Entah kenapa aku merasa mendengar nada menjijikkan darinya tadi.
"Ya. Seperti itulah. dia adalah calon tunangan ku dan juga bukan aku yang akan memberikan bantuan, tetapi dia."
"Memangnya bantuan apa yang bisa diberikan oleh tunangan mu ini Miku?"
"Kalau masalah itu bukan aku yang akan menjelaskannya, tapi dia yang akan menjelaskan, silakan Shin."
Setelah mendapat aba-aba dari Miku. Aku pun berjalan selangkah ke depan untuk menjelaskannya.
"Baiklah. Pertama, seperti yang sudah diperkenalkan oleh Putri. Namaku Tatsuya Shin. Aku yang akan memberikan bantuan untuk menghadapi naga itu."
"Kalau boleh tahu, bantuan seperti apa yang akan kamu berikan?"
"Aku hanya meminta kepada Yang Mulia untuk mengizinkanku pergi ke gunung tempat naga itu beristirahat, setelah itu biar aku yang mengurus sisanya."
"Hanya itu? Tapi sebelum itu, apakah kamu yakin bisa melawan naga itu. Kami sudah mencoba melawannya dan berakhir dengan kegagalan. Sekarang apakah kamu yakin melawan dua ekor naga itu sendirian?"
"Ya. Itu bukan masalah besar untukku."
Nadaku sombong juga ya.
Raja sedikit kebingungan, tetapi aku mengabaikannya. Bagaimanapun aku cukup percaya diri dengan kekuatan yang Dewa Semesta berikan kepadaku.
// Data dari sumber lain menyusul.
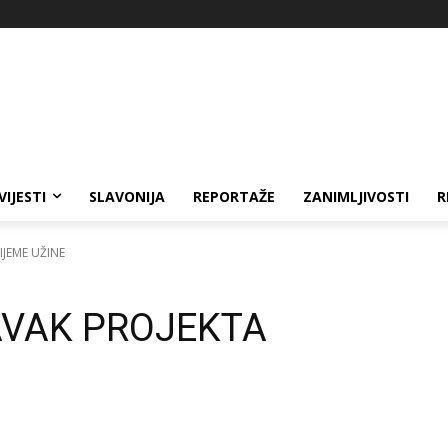
VIJESTI
SLAVONIJA
REPORTAŽE
ZANIMLJIVOSTI
R
JEME UŽINE
AVAK PROJEKTA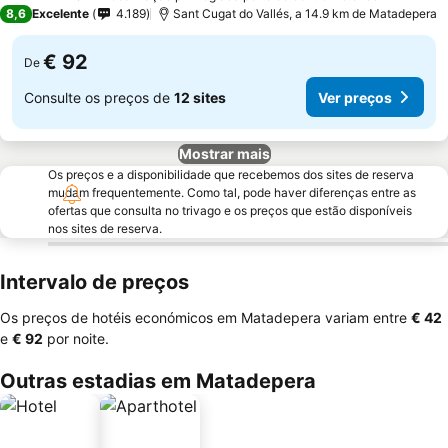
4 Estrelas
8,6
Excelente
4.189
Sant Cugat do Vallés, a 14.9 km de Matadepera
€ 92
De
Consulte os preços de
12 sites
Ver preços
Mostrar mais
Os preços e a disponibilidade que recebemos dos sites de reserva
mudam frequentemente. Como tal, pode haver diferenças entre as
ofertas que consulta no trivago e os preços que estão disponíveis
nos sites de reserva.
Intervalo de preços
Os preços de hotéis económicos em Matadepera variam entre
‎€ 42
e
‎€ 92
por noite.
Outras estadias em Matadepera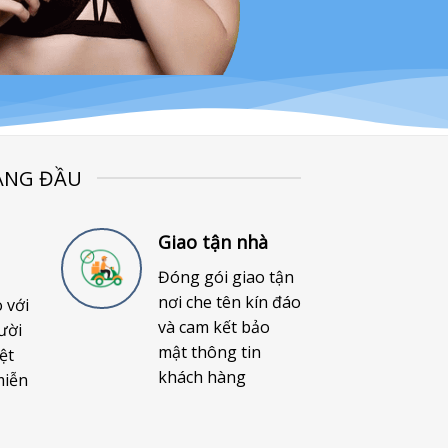
ÀNG ĐẦU
Giao tận nhà
Đóng gói giao tận
nơi che tên kín đáo
o với
và cam kết bảo
ười
mật thông tin
ệt
khách hàng
miễn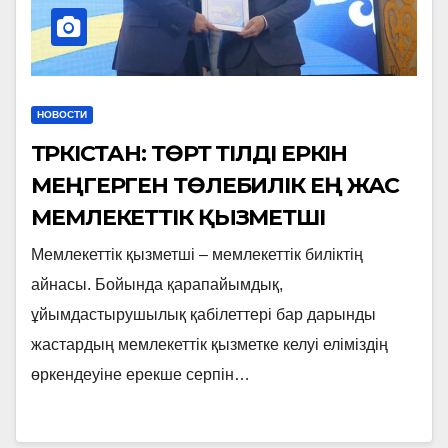
НОВОСТИ
ТҮРКІСТАН: ТӨРТ ТІЛДІ ЕРКІН
МЕҢГЕРГЕН ТӨЛЕБИЛІК ЕҢ ЖАС
МЕМЛЕКЕТТІК ҚЫЗМЕТШІ
Мемлекеттік қызметші – мемлекеттік биліктің
айнасы. Бойында қарапайымдық,
ұйымдастырушылық қабілеттері бар дарынды
жастардың мемлекеттік қызметке келуі еліміздің
өркендеуіне ерекше серпін…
"Baiklah kalau memang hanya itu yang kamu minta. Kalau kamu percaya diri bisa membunuh naga itu maka aku mengizinkan mu untuk pergi ke gunung itu, tetapi aku juga akan menugaskan beberapa Ksatria untuk menemanimu."
"Baiklah. Tetapi sebelum itu, aku ingin minta waktu dulu untuk beristirahat. Tubuhku kelelahan."
"Itu tidak masalah. Perdana menteri, siapkan kamar untuk mereka berdua!"
"B-baik Yang Mulia. Akan saya siapkan."
Kalimat perintah dari Raja membuat wajah Miku memerah setelahnya. Aku awalnya berpikir tentang apa yang menyebabkan wajahnya memerah, namun beberapa saat kemudian aku baru menyadari sesuatu.
Tunggu-tunggu. Apakah tadi dia mengatakan untuk kami berdua. Apakah itu artinya aku akan beristirahat dengan Miku dalam satu kamar. Itu terlalu cepat untukku. Tapi sepertinya aku tidak bisa menolaknya kerena Miku kelihatan senang.
Aku menghela nafas panjang dan berterima kasih kepada Raja karena telah menyiapkan kamar untukku dan Miku. Aku juga berjanji kalau besok aku akan pergi ke gunung itu untuk membunuh naga tersebut.